→ Obiettivo
Ricopia parola per parola tutte le righe che seguono, senza modificarle.

+++

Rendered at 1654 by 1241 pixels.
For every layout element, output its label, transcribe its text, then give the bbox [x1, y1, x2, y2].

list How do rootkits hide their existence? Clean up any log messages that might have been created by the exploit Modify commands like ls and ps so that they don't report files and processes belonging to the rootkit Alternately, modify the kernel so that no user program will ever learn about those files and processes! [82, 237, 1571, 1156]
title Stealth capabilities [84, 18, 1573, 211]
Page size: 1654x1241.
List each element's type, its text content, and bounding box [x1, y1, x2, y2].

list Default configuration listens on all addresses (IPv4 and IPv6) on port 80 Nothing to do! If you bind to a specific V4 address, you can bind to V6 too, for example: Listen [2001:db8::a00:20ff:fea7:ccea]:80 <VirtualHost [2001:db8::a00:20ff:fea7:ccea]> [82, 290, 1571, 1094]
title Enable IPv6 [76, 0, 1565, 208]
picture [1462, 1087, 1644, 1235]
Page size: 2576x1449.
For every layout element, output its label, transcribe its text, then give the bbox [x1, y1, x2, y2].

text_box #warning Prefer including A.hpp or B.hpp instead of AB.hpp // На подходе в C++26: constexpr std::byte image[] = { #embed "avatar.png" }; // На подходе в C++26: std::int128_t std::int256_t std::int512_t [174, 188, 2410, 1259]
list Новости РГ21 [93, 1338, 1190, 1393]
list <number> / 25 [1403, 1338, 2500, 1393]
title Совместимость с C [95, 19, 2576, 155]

+++

→ Soluzione del compito
Rendered at 1654 by 1241 pixels.
For every layout element, output its label, transcribe its text, then give the bbox [x1, y1, x2, y2].

list How do rootkits hide their existence? Clean up any log messages that might have been created by the exploit Modify commands like ls and ps so that they don't report files and processes belonging to the rootkit Alternately, modify the kernel so that no user program will ever learn about those files and processes! [82, 237, 1571, 1156]
title Stealth capabilities [84, 18, 1573, 211]
Page size: 1654x1241.
List each element's type, its text content, and bounding box [x1, y1, x2, y2].

list Default configuration listens on all addresses (IPv4 and IPv6) on port 80 Nothing to do! If you bind to a specific V4 address, you can bind to V6 too, for example: Listen [2001:db8::a00:20ff:fea7:ccea]:80 <VirtualHost [2001:db8::a00:20ff:fea7:ccea]> [82, 290, 1571, 1094]
title Enable IPv6 [76, 0, 1565, 208]
picture [1462, 1087, 1644, 1235]
Page size: 2576x1449.
For every layout element, output its label, transcribe its text, then give the bbox [x1, y1, x2, y2].

text_box #warning Prefer including A.hpp or B.hpp instead of AB.hpp // На подходе в C++26: constexpr std::byte image[] = { #embed "avatar.png" }; // На подходе в C++26: std::int128_t std::int256_t std::int512_t [174, 188, 2410, 1259]
list Новости РГ21 [93, 1338, 1190, 1393]
list <number> / 25 [1403, 1338, 2500, 1393]
title Совместимость с C [95, 19, 2576, 155]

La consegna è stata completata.